To say the last couple of years have been rough for me would be an understatement. What I want to focus on, however, is what I have gained through the struggles. Yes, it may be cliché, but I am grateful for what I have learned and how I have been forced—yes forced—to grow.
I will willingly say, I haven't necessarily struggled or faced many truly difficult things in my life. For that I am forever grateful. However, that has also made recent years all the more difficult. It has been a sort of “reality check” shall we say, and it has been very good for me.
Over the last couple of years I have gained an appreciation for my family whom I had sorely taken for granted. The reasons behind that are not my focus here. Instead I am grateful for the unconditional love that comes from family—both immediate and extended. When I was down, when I was broken, when I didn’t have any clue how to continue forward, my family rallied around me to buoy me up until I could swim on my own again. Even then, they stayed nearby just in case I needed relief.
I have come to appreciate honest, true, unwaivering friends. For a time I focused on all I had lost. Then I realized I hadn’t lost many of them, our relationship had simply changed. The relationships changed because of many factors. Ultimately, though, it changed because I recognized the need for the change—a change in my focus.
I was so focused on maintaining all of these outward relationships and not focused on maintaining myself. Friendships are important, yes, but self is most important. I believe you can’t fully contribute in life, in relationships, friendships, work, volunteering, anything if you are not at your personal best. If you are constantly contributing to others with little to no focus on yourself, you are simply draining yourself, and that supply will be exhausted eventually.
I am grateful for my friendships and for the fact they have been able to adjust. In many instances I may not be as close to many of those people, but I know in a pinch I could ask any one of them for help and they could ask the same of me. Most important, I am grateful to have learned the not to allow myself to be taken advantage of. It is still a struggle and I often have to step back and remind myself, but I know how important it is to my well-being. Me first doesn’t have to be selfish. If I give away everything—to my own detriment—not only do I have nothing left to give, but I have nothing left for myself. I am grateful to know that is OK to retain things for me.
I’m grateful for a new-found respect and admiration for myself. I don’t mean that in a arrogant or self righteous way. I just mean, I recognize that it was something I had lost—something I had given away, unconsciously. I recognize that regaining this is infinitely more difficult than holding on to it. I recognize that I am a deeply flawed person, but so is everyone out there. It doesn’t make any of us less than. We are all on a journey, and I believe most of us are trying to be better individuals—better friends, better co-workers, better family members, better people.

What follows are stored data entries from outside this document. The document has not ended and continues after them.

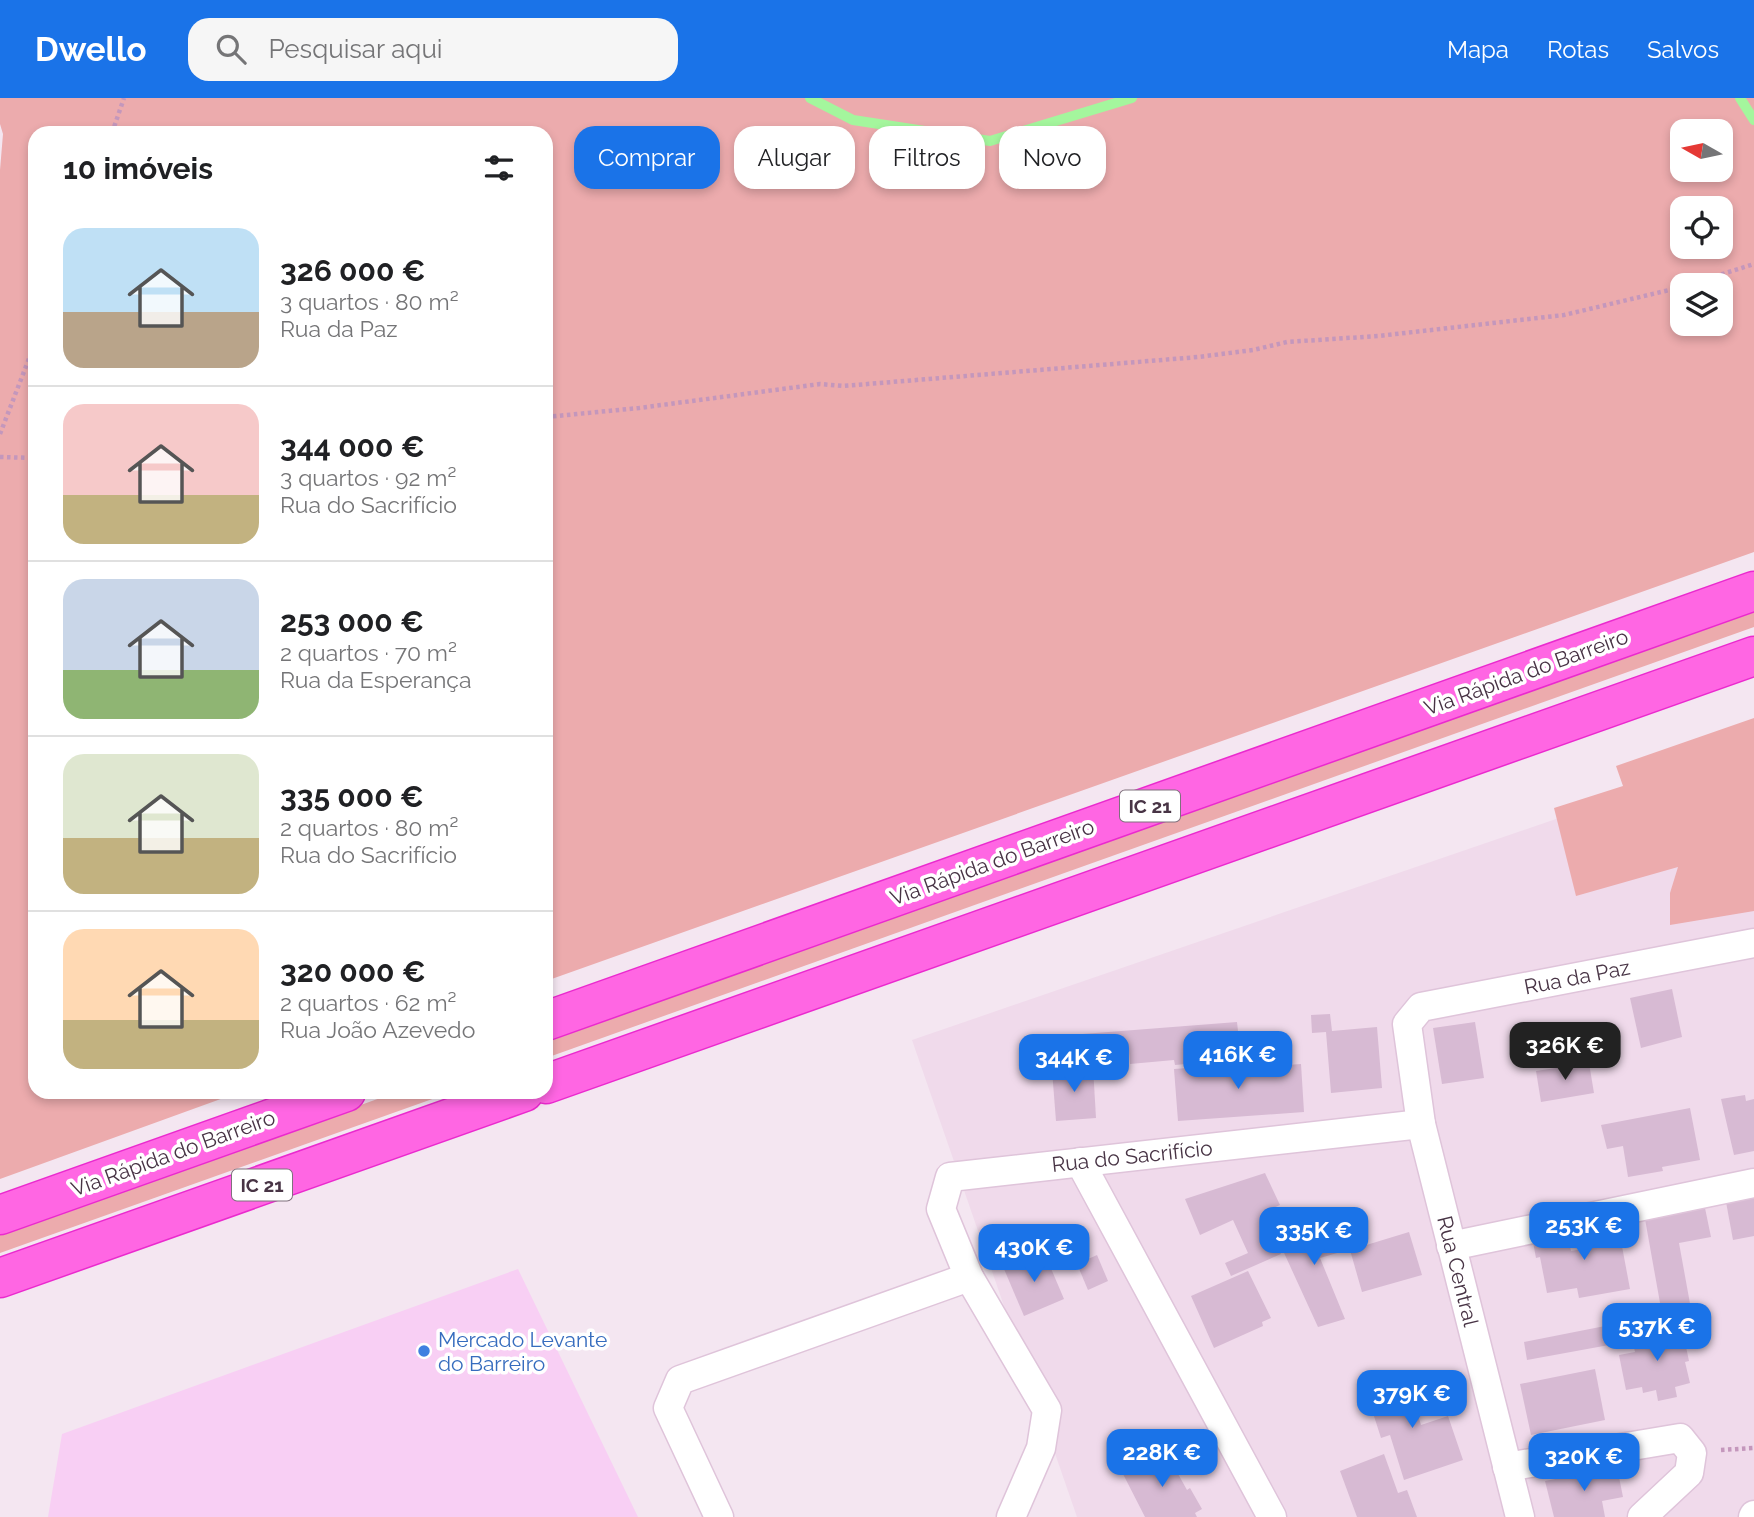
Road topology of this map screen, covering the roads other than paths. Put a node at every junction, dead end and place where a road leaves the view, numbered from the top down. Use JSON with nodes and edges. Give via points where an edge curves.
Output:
{"nodes":[{"id":1,"x":1754,"y":591,"type":"edge"},
{"id":2,"x":1754,"y":656,"type":"edge"},
{"id":3,"x":1754,"y":943,"type":"edge"},
{"id":4,"x":553,"y":1019,"type":"edge"},
{"id":5,"x":1407,"y":1024,"type":"joint"},
{"id":6,"x":553,"y":1082,"type":"edge"},
{"id":7,"x":326,"y":1099,"type":"edge"},
{"id":8,"x":504,"y":1099,"type":"edge"},
{"id":9,"x":1421,"y":1124,"type":"junction"},
{"id":10,"x":1080,"y":1162,"type":"junction"},
{"id":11,"x":1754,"y":1183,"type":"edge"},
{"id":12,"x":0,"y":1215,"type":"edge"},
{"id":13,"x":1451,"y":1246,"type":"junction"},
{"id":14,"x":969,"y":1277,"type":"junction"},
{"id":15,"x":0,"y":1278,"type":"edge"},
{"id":16,"x":1507,"y":1467,"type":"junction"},
{"id":17,"x":719,"y":1517,"type":"edge"},
{"id":18,"x":1011,"y":1517,"type":"edge"},
{"id":19,"x":1272,"y":1517,"type":"edge"},
{"id":20,"x":1520,"y":1517,"type":"edge"},
{"id":21,"x":1642,"y":1517,"type":"edge"}],
"edges":[{"from":1,"to":4,"type":"highway","name":"Via Rápida do Barreiro","number":"IC 21"},
{"from":2,"to":6,"type":"highway"},
{"from":3,"to":5,"type":"street","name":"Rua da Paz","via":[[1421,1007]]},
{"from":5,"to":9,"type":"street","name":"Rua Central"},
{"from":7,"to":12,"type":"highway","name":"Via Rápida do Barreiro"},
{"from":8,"to":15,"type":"highway","number":"IC 21"},
{"from":9,"to":10,"type":"street","name":"Rua do Sacrifício"},
{"from":9,"to":13,"type":"street","name":"Rua Central"},
{"from":10,"to":14,"type":"street","name":"Rua do Sacrifício","via":[[950,1177],[941,1209]]},
{"from":10,"to":19,"type":"street"},
{"from":11,"to":13,"type":"street"},
{"from":13,"to":16,"type":"street","name":"Rua Central"},
{"from":14,"to":17,"type":"street","via":[[680,1380],[668,1408]]},
{"from":14,"to":18,"type":"street","via":[[1047,1410],[1041,1448]]},
{"from":16,"to":20,"type":"street","name":"Rua Central"},
{"from":16,"to":21,"type":"street","via":[[1679,1438],[1692,1453],[1689,1473]]}]}
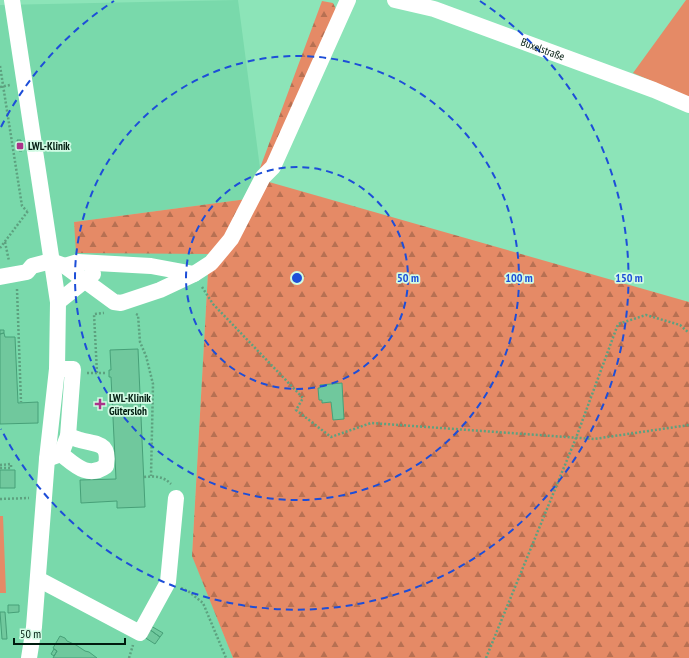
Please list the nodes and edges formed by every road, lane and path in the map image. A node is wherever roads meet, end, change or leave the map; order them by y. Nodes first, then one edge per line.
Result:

That’s what matters. No matter how far down we fall. No matter how many times we fail. No matter whether we meet every goal we set for ourselves. No matter how frustrated we get. I (we) continue to strive to be better. That’s what matters. Today I lift my head up, face the world and present a better version of myself than I was yesterday, because I have learned that much more than I knew before. I have one more day of experience and growth under my belt and for that I am thankful.